El repunte de casos de dengue obliga a actuar con rapidez y coordinación. Esperar a que la situación se agrave sería un error con consecuencias graves para la salud pública de Manabí.

La prevención debe convertirse en la principal estrategia de las autoridades y también de la ciudadanía, pues el control de esta enfermedad depende de un esfuerzo compartido.

Las condiciones climáticas y la presencia de criaderos del mosquito transmisor favorecen la propagación del dengue cada año. Por eso es necesario que se ejecuten campañas de fumigación, saneamiento ambiental y educación sanitaria.
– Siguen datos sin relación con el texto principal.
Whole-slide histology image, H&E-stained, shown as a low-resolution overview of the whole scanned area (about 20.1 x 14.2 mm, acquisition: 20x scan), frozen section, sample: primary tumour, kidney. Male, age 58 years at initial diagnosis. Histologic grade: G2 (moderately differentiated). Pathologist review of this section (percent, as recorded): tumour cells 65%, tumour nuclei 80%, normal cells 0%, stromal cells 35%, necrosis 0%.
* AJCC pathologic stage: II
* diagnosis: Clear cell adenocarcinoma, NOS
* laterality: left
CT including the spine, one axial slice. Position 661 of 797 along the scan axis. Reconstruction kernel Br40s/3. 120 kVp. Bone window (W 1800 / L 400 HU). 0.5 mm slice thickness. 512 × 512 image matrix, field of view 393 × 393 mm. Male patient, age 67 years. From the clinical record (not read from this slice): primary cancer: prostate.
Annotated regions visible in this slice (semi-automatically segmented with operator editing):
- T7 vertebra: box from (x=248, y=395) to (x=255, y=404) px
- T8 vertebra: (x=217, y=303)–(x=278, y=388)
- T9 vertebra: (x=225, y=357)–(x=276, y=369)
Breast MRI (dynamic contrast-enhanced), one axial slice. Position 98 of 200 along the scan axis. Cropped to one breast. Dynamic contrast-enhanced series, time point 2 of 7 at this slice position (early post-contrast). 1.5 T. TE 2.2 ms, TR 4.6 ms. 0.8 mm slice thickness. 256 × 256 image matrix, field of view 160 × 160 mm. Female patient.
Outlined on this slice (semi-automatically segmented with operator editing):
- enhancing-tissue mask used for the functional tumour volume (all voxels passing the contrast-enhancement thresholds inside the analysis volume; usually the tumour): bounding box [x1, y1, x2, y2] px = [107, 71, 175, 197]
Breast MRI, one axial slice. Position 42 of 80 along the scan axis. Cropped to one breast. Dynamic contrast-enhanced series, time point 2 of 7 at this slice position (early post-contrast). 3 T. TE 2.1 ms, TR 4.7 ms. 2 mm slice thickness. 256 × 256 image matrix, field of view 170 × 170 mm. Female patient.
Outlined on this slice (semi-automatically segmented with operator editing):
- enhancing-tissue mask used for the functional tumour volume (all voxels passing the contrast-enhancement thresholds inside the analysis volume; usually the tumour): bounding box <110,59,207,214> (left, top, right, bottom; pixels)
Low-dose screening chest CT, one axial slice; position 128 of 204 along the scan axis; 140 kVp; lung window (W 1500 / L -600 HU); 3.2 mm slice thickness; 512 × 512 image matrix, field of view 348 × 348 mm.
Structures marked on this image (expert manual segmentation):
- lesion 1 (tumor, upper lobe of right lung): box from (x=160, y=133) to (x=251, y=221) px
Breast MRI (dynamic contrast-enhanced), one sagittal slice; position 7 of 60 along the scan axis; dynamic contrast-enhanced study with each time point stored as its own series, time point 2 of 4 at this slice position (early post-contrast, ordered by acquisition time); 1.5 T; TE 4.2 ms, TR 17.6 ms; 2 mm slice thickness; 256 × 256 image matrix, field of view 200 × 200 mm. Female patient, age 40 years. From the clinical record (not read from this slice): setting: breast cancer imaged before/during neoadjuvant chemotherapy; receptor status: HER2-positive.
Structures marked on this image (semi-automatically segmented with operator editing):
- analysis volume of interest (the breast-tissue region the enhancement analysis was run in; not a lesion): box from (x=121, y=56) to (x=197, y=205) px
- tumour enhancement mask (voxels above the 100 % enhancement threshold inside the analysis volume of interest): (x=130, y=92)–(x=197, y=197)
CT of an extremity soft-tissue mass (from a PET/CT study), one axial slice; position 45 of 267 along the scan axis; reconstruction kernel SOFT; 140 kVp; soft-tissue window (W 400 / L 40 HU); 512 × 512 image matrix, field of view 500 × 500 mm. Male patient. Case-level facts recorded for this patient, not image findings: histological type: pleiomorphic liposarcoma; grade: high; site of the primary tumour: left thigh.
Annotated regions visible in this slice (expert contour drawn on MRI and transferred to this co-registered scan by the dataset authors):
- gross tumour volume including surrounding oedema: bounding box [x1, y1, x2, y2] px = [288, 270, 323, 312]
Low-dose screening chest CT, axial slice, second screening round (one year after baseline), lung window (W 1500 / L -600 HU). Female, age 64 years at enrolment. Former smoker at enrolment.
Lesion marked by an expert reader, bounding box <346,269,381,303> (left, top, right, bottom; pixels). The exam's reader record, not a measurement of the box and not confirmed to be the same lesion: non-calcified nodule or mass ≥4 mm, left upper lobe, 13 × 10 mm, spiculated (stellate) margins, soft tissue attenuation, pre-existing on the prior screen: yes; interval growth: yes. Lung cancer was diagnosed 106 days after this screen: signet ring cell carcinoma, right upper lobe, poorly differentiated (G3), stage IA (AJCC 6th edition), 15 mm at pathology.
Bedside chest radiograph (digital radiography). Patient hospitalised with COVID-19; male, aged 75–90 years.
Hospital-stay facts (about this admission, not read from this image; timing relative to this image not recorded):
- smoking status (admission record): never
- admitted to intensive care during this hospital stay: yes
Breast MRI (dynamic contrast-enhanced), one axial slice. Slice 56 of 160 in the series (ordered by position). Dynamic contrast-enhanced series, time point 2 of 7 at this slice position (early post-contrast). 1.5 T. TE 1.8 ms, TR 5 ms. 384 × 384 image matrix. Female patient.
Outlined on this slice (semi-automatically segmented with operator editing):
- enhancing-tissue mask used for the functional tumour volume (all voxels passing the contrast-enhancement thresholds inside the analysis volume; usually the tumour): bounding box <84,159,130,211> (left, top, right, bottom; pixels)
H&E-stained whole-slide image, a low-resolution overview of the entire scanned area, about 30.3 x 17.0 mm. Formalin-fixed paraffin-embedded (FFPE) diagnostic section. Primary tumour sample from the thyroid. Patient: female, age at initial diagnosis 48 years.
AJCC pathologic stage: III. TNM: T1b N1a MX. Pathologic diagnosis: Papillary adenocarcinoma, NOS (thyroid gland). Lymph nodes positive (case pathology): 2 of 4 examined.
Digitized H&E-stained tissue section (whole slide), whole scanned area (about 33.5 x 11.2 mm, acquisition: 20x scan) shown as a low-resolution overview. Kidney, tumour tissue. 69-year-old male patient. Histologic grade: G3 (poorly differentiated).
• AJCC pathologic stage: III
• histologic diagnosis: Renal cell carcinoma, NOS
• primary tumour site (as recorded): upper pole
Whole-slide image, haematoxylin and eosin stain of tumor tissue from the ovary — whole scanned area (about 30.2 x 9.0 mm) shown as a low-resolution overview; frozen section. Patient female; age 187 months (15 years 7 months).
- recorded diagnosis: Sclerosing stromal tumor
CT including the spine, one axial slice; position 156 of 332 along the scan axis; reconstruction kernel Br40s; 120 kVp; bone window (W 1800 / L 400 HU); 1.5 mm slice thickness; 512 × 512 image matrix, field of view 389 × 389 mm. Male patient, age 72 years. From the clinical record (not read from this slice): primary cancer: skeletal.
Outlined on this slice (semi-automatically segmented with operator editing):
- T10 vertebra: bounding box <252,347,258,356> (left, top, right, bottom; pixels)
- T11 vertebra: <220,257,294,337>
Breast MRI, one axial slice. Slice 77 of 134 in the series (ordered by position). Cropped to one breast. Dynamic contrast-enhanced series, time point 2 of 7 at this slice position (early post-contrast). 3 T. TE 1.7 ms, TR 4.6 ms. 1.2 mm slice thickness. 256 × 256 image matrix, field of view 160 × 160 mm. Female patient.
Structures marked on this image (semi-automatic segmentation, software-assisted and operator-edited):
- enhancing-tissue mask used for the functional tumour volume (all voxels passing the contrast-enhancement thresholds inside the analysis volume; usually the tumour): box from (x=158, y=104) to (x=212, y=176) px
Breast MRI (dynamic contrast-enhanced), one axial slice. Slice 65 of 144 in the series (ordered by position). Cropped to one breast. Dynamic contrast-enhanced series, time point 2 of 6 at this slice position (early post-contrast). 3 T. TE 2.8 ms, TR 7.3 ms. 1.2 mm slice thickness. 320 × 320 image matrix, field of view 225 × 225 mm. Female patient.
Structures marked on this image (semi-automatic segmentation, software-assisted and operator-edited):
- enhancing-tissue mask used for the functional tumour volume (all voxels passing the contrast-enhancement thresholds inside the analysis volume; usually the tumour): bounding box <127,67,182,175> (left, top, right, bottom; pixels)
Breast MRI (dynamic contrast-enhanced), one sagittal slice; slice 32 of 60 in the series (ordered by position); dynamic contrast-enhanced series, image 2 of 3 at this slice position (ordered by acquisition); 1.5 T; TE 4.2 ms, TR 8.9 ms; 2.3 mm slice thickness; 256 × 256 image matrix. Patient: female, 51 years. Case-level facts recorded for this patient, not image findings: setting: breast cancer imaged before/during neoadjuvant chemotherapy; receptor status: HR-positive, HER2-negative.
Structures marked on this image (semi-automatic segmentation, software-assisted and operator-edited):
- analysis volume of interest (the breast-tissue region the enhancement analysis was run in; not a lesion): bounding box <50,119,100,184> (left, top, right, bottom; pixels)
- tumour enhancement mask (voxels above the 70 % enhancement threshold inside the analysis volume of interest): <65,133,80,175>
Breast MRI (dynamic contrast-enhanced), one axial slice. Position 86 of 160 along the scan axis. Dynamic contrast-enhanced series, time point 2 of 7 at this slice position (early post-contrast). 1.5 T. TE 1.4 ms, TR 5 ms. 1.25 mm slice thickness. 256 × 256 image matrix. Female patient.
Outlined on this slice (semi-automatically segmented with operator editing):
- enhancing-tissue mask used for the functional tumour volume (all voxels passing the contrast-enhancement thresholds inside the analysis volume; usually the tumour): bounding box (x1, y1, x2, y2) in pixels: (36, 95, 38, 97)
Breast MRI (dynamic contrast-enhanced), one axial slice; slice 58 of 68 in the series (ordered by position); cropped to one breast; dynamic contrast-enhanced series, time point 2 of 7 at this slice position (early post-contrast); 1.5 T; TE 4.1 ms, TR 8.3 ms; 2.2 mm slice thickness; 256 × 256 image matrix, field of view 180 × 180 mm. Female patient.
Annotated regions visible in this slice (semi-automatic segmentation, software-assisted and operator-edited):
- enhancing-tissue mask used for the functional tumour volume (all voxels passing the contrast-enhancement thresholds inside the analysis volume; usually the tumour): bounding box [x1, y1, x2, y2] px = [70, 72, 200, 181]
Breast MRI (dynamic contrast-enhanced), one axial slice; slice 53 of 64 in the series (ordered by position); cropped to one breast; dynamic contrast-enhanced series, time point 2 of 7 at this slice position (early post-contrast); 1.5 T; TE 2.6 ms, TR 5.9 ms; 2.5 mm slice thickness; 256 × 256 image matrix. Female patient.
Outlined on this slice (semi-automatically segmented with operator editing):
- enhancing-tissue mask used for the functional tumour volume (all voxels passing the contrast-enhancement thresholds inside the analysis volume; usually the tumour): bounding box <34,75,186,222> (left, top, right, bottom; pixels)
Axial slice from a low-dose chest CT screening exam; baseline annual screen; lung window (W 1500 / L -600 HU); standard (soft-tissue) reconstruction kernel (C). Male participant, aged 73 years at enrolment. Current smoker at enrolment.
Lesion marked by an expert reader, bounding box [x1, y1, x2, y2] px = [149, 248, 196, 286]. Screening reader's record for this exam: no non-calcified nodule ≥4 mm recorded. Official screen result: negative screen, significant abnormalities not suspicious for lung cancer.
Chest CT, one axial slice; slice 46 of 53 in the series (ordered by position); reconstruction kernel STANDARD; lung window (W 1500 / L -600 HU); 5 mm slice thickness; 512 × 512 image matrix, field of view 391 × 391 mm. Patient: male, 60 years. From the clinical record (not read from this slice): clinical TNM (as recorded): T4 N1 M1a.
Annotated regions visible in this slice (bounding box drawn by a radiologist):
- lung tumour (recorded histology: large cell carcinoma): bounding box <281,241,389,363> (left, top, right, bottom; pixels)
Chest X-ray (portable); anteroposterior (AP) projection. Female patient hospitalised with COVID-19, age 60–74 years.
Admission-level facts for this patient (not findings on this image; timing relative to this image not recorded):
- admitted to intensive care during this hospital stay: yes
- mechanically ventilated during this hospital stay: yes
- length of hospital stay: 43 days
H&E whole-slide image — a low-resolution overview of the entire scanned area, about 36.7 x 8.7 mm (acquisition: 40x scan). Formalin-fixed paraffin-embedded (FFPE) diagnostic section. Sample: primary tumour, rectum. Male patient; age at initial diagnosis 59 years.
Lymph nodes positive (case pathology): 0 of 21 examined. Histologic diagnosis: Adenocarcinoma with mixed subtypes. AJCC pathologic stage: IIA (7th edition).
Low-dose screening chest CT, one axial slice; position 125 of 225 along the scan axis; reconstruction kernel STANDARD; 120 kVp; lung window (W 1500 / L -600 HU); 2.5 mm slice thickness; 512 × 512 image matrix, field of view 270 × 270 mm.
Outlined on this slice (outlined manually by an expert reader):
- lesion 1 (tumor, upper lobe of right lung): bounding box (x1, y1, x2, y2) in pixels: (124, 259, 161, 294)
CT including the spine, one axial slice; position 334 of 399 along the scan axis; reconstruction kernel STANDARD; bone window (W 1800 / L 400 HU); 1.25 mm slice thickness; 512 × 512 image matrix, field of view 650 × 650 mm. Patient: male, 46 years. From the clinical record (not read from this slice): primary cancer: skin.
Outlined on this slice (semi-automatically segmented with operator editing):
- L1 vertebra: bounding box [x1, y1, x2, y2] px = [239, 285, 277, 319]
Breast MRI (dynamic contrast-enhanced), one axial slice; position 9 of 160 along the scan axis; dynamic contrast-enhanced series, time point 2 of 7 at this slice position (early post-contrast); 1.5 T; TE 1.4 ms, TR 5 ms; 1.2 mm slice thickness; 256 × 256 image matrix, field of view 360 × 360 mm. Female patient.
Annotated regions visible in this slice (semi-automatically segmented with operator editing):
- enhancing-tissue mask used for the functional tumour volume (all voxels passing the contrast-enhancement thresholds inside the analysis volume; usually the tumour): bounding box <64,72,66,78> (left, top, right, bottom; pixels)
Los municipios tienen la responsabilidad de eliminar focos de reproducción en espacios públicos, mientras que los ciudadanos, en sus hogares, deben mantener patios, recipientes y terrenos libres de agua estancada.

También es indispensable que el Ministerio de Salud Pública garantice el abastecimiento oportuno de medicamentos, pruebas e insumos en hospitales y centros de salud.

Hay que actuar con previsión. Si se ha pronosticado una estación lluviosa intensa, se debe coordinar la dotación de recursos suficientes y a tiempo. Las autoridades deben entender que la prevención es menos costosa que los tratamientos, más aún cuando los riesgos son altos.